Berdasarkan catatan Yanuarti (2018), pada pemilu tahun 1955, partai IPKI mengajukan 167 calon di 11 dari 16 distrik pemilihan, tetapi hanya memenangkan 1,4% suara dan memberikannya empat dari 167 kursi di Dewan Perwakilan Rakyat (DPR).
Sebagian besar suara, 81,7% berasal dari Jawa Barat karena memperoleh dukungan dari Divisi Siliwangi. Salah satu anggota DPR dari IPKI tersebut adalah J. Cornelis Princen, seorang serdadu Belanda yang kemudian berpihak ke Indonesia ketika masa revolusi fisik terjadi.
Perihal perolehan suara IPKI dalam pemilu 1955 juga disebutkan oleh Matanasi (2019). Menurutnya, dalam pemilihan anggota Konstituante, IPKI dapat 1,44 % (544.803 suara) dan berhak menempatkan delapan wakilnya. Karena hasil yang tidak memuaskan dalam pemilu 1955, IPKI hanya diibaratkan burung emprit saja.
Setelah itu, pada Desember 1956, IPKI menarik perwakilannya (Dahlan Ibrahim) yang menjabat sebagai menteri untuk urusan veteran, pada Kabinet Ali Sostroamidjojo.
Sebagaimana dikutip dari Herbert dalam Yuniarti (2018), penarikan itu merupakan satu bentuk protes IPKI atas ketidakmampuan pemerintah dalam mengatasi berbagai pemberontakan. Di samping itu, IPKI juga menyerukan agar kabinet dibubarkan dan digantikan oleh Mohammad Hatta.

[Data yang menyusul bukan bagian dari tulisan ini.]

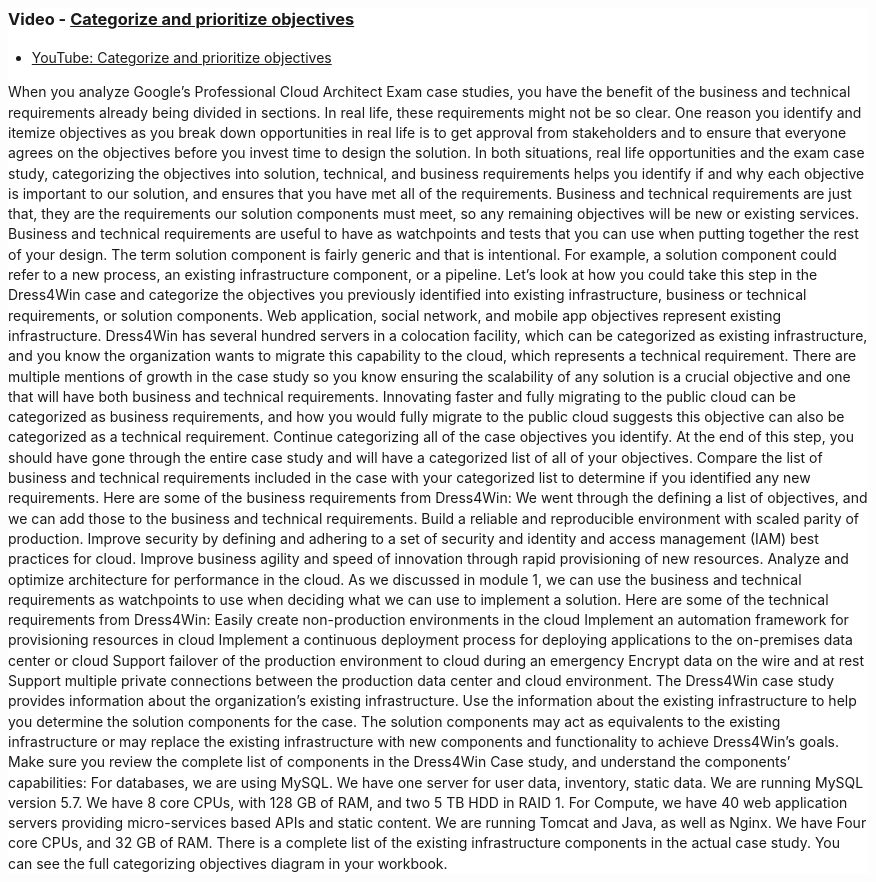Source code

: ### Video - [Categorize and prioritize objectives](https://www.cloudskillsboost.google/course_templates/78/video/531975)

- [YouTube: Categorize and prioritize objectives](https://www.youtube.com/watch?v=Cplo-BCCDm8)

When you analyze Google’s Professional Cloud Architect Exam case studies, you have the benefit of the business and technical requirements already being divided in sections. In real life, these requirements might not be so clear. One reason you identify and itemize objectives as you break down opportunities in real life is to get approval from stakeholders and to ensure that everyone agrees on the objectives before you invest time to design the solution. In both situations, real life opportunities and the exam case study, categorizing the objectives into solution, technical, and business requirements helps you identify if and why each objective is important to our solution, and ensures that you have met all of the requirements. Business and technical requirements are just that, they are the requirements our solution components must meet, so any remaining objectives will be new or existing services. Business and technical requirements are useful to have as watchpoints and tests that you can use when putting together the rest of your design. The term solution component is fairly generic and that is intentional. For example, a solution component could refer to a new process, an existing infrastructure component, or a pipeline. Let’s look at how you could take this step in the Dress4Win case and categorize the objectives you previously identified into existing infrastructure, business or technical requirements, or solution components. Web application, social network, and mobile app objectives represent existing infrastructure. Dress4Win has several hundred servers in a colocation facility, which can be categorized as existing infrastructure, and you know the organization wants to migrate this capability to the cloud, which represents a technical requirement. There are multiple mentions of growth in the case study so you know ensuring the scalability of any solution is a crucial objective and one that will have both business and technical requirements. Innovating faster and fully migrating to the public cloud can be categorized as business requirements, and how you would fully migrate to the public cloud suggests this objective can also be categorized as a technical requirement. Continue categorizing all of the case objectives you identify. At the end of this step, you should have gone through the entire case study and will have a categorized list of all of your objectives. Compare the list of business and technical requirements included in the case with your categorized list to determine if you identified any new requirements. Here are some of the business requirements from Dress4Win: We went through the defining a list of objectives, and we can add those to the business and technical requirements. Build a reliable and reproducible environment with scaled parity of production. Improve security by defining and adhering to a set of security and identity and access management (IAM) best practices for cloud. Improve business agility and speed of innovation through rapid provisioning of new resources. Analyze and optimize architecture for performance in the cloud. As we discussed in module 1, we can use the business and technical requirements as watchpoints to use when deciding what we can use to implement a solution. Here are some of the technical requirements from Dress4Win: Easily create non-production environments in the cloud Implement an automation framework for provisioning resources in cloud Implement a continuous deployment process for deploying applications to the on-premises data center or cloud Support failover of the production environment to cloud during an emergency Encrypt data on the wire and at rest Support multiple private connections between the production data center and cloud environment. The Dress4Win case study provides information about the organization’s existing infrastructure. Use the information about the existing infrastructure to help you determine the solution components for the case. The solution components may act as equivalents to the existing infrastructure or may replace the existing infrastructure with new components and functionality to achieve Dress4Win’s goals. Make sure you review the complete list of components in the Dress4Win Case study, and understand the components’ capabilities: For databases, we are using MySQL. We have one server for user data, inventory, static data. We are running MySQL version 5.7. We have 8 core CPUs, with 128 GB of RAM, and two 5 TB HDD in RAID 1. For Compute, we have 40 web application servers providing micro-services based APIs and static content. We are running Tomcat and Java, as well as Nginx. We have Four core CPUs, and 32 GB of RAM. There is a complete list of the existing infrastructure components in the actual case study. You can see the full categorizing objectives diagram in your workbook.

Ketika konstituante dianggap tidak becus menjalankan tugasnya, pada 1959 IPKI menyerukan untuk kembali kepada Undang-Undang Dasar 1945. Setelah itu, pada Juni 1959 IPKI membentuk Front untuk Pertahanan Pancasila.

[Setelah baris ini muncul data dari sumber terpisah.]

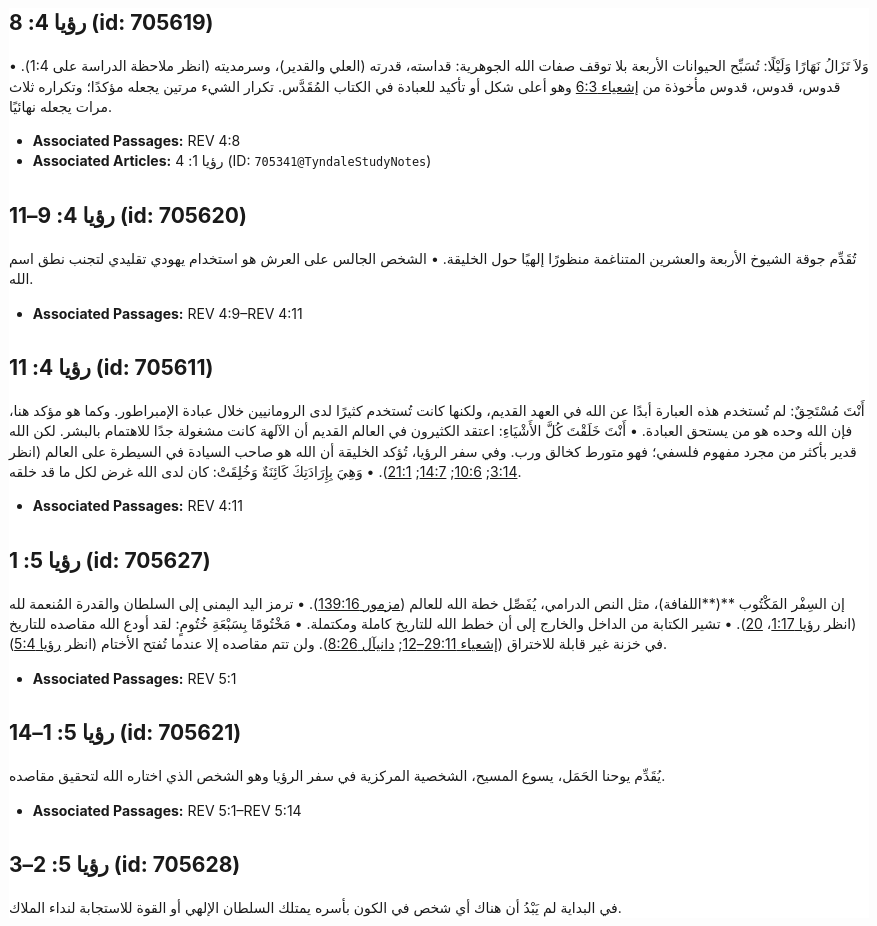 ## رؤيا 4: 8 (id: 705619)

وَلاَ تَزَالُ نَهَارًا وَلَيْلًا: تُسَبِّح الحيوانات الأربعة بلا توقف صفات الله الجوهرية: قداسته، قدرته (العلي والقدير)، وسرمديته (انظر ملاحظة الدراسة على 1:4). • قدوس، قدوس، قدوس مأخوذة من [إشعياء 6:3](https://ref.ly/Isa6:3) وهو أعلى شكل أو تأكيد للعبادة في الكتاب المُقَدَّس. تكرار الشيء مرتين يجعله مؤكدًا؛ وتكراره ثلاث مرات يجعله نهائيًا.

* **Associated Passages:** REV 4:8
* **Associated Articles:** رؤيا 1: 4 (ID: `705341@TyndaleStudyNotes`)

## رؤيا 4: 9–11 (id: 705620)

 تُقَدِّم جوقة الشيوخ الأربعة والعشرين المتناغمة منظورًا إلهيًا حول الخليقة. • الشخص الجالس على العرش هو استخدام يهودي تقليدي لتجنب نطق اسم الله.

* **Associated Passages:** REV 4:9–REV 4:11

## رؤيا 4: 11 (id: 705611)

أَنْتَ مُسْتَحِقٌ: لم تُستخدم هذه العبارة أبدًا عن الله في العهد القديم، ولكنها كانت تُستخدم كثيرًا لدى الرومانيين خلال عبادة الإمبراطور. وكما هو مؤكد هنا، فإن الله وحده هو من يستحق العبادة. • أَنْتَ خَلَقْتَ كُلَّ الأَشْيَاءِ: اعتقد الكثيرون في العالم القديم أن الآلهة كانت مشغولة جدًا للاهتمام بالبشر. لكن الله قدير بأكثر من مجرد مفهوم فلسفي؛ فهو متورط كخالق ورب. وفي سفر الرؤيا، تُؤكد الخليقة أن الله هو صاحب السيادة في السيطرة على العالم (انظر [3:14](https://ref.ly/Rev3:14); [10:6](https://ref.ly/Rev10:6); [14:7](https://ref.ly/Rev14:7); [21:1](https://ref.ly/Rev21:1)). • وَهِيَ بِإِرَادَتِكَ كَائِنَةٌ وَخُلِقَتْ: كان لدى الله غرض لكل ما قد خلقه.

* **Associated Passages:** REV 4:11

## رؤيا 5: 1 (id: 705627)

إن السِفْر المَكْتُوب **(**اللفافة)، مثل النص الدرامي، يُفَصِّل خطة الله للعالم ([مزمور 139:16](https://ref.ly/Ps139:16)). • ترمز اليد اليمنى إلى السلطان والقدرة المُنعمة لله (انظر [رؤيا 1:17](https://ref.ly/Rev1:17)، [20](https://ref.ly/Rev1:20)). • تشير الكتابة من الداخل والخارج إلى أن خطط الله للتاريخ كاملة ومكتملة. • مَخْتُومًا بِسَبْعَةِ خُتُومٍ: لقد أودع الله مقاصده للتاريخ في خزنة غير قابلة للاختراق ([إشعياء 29:11–12](https://ref.ly/Isa29:11-Isa29:12); [دانيآل 8:26](https://ref.ly/Dan8:26)). ولن تتم مقاصده إلا عندما تُفتح الأختام (انظر [رؤيا 5:4](https://ref.ly/Rev5:4)).

* **Associated Passages:** REV 5:1

## رؤيا 5: 1–14 (id: 705621)

يُقَدِّم يوحنا الحَمَل، يسوع المسيح، الشخصية المركزية في سفر الرؤيا وهو الشخص الذي اختاره الله لتحقيق مقاصده.

* **Associated Passages:** REV 5:1–REV 5:14

## رؤيا 5: 2–3 (id: 705628)

في البداية لم يَبْدُ أن هناك أي شخص في الكون بأسره يمتلك السلطان الإلهي أو القوة للاستجابة لنداء الملاك.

IPKI juga mengajak 17 partai kecil untuk memboikot Mahkamah Agung. Selanjutnya, ketika Demokrasi Terpimpin berlanjut, IPKI mulai menentang Soekarno, dan pada 1966 IPKI bergabung dengan sekelompok partai yang menyerukan tatanan politik baru.
Setelah pucuk pemerintahan berpindah ke tangan Jenderal Soeharto, IPKI masih eksis dalam dunia politik Indonesia. Pada 1971, IPKI dipimpin Hashim Ning, seorang pengusaha nasional yang bekas pejuang kemerdekaan. Ketika pemilu tahun 1971 digelar, IPKI kembali mencoba peruntungan.
Sayangnya, hasil pemilu itu tidak membuat IPKI lebih baik. Malah perolehan suaranya pun menurun. Ketika itu IPKI hanya memperoleh 38.403 suara atau sekitar 0.61 persen saja.
Selanjutnya, karena tak mampu bersaing dengan Golongan Karya (Golkar) di era Soeharto, IPKI meleburkan diri ke dalam Partai Demokrasi Indonesia (PDI), sehingga nasib partai IPKI hanya tinggal cerita dalam sejarah politik Indonesia.
Referensi
Matanasi, Petrik. (2019). “Membandingkan IPKI dan PKPI: Dua Partai Bentukan Tentara yang Memble”. Diakses dari tirto.id pada Sabtu 21 November, pukul 01.02 WIB.
Sundhaussen, Ulf. (1986). Politik Militer Indonesia 1945-1967: Menuju Dwi Fungsi ABRI. Terj.Hasan Basari. Jakarta: LP3ES.
Tim Kontras. (2005). Politik Militer Dalam Transisi Demokrasi Indonesia. Jakarta: Kontras.
Yanuarti, Sri. (2018). “Militer dan Pemilu-Pemilu Di Indonesia” dalam Jurnal Penelitian Politik Vol. 15 No. 2, Desember 2018 Hal. 233-248. Jakarta: Lembaga Ilmu Pengetahuan Indonesia (LIPI).